Your assignment:
Restate the listing word for word. Stop at the line that holds "Figure 2: Row", include it, and leave out all pictures.
Segment Start: Supplied records
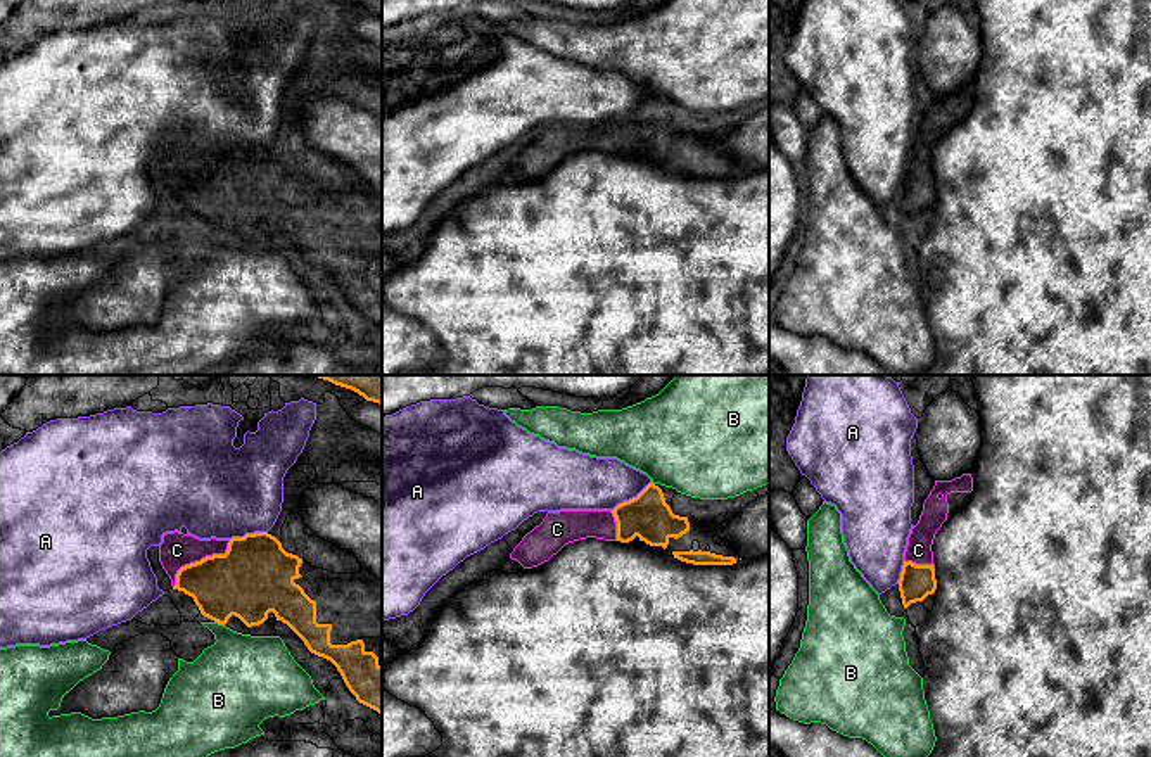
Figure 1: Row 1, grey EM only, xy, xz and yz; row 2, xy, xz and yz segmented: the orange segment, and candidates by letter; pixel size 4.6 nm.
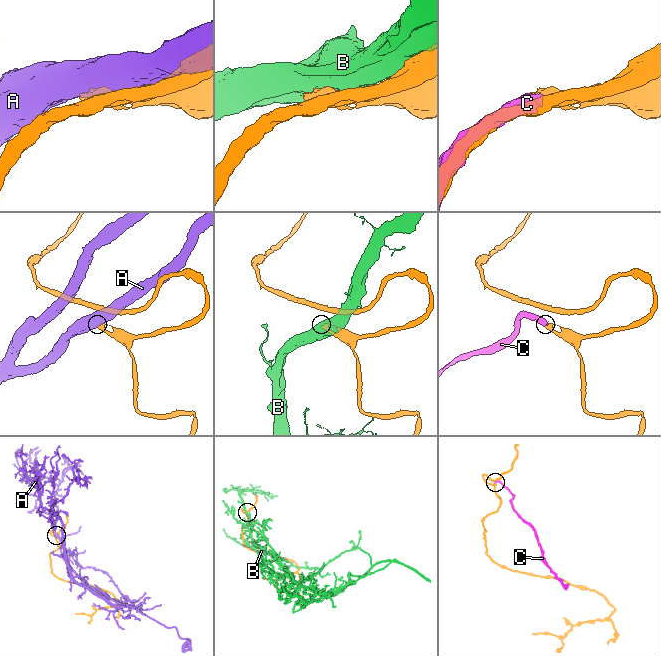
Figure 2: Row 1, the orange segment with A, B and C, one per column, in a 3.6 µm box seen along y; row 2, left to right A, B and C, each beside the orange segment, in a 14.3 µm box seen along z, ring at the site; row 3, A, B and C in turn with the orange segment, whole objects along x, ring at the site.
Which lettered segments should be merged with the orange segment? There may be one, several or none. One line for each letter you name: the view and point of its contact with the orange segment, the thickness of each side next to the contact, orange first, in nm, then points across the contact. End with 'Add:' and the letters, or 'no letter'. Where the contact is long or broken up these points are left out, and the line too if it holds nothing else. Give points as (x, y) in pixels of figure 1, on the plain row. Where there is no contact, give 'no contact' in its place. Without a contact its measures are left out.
C: meets orange in xy at (201, 173); 360 nm thick on the orange side, 160 nm on the other; runs through xy (251, 192), (222, 189), (201, 173), (187, 173), (177, 163)
Add: C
Segment End: Supplied records
Result:
Figure 1: Row 1, grey EM only, xy, xz and yz; row 2, xy, xz and yz segmented: the orange segment, and candidates by letter; pixel size 4.6 nm.
Figure 2: Row 1, the orange segment with A, B and C, one per column, in a 3.6 µm box seen along y; row 2, left to right A, B and C, each beside the orange segment, in a 14.3 µm box seen along z, ring at the site; row 3, A, B and C in turn with the orange segment, whole objects along x, ring at the site.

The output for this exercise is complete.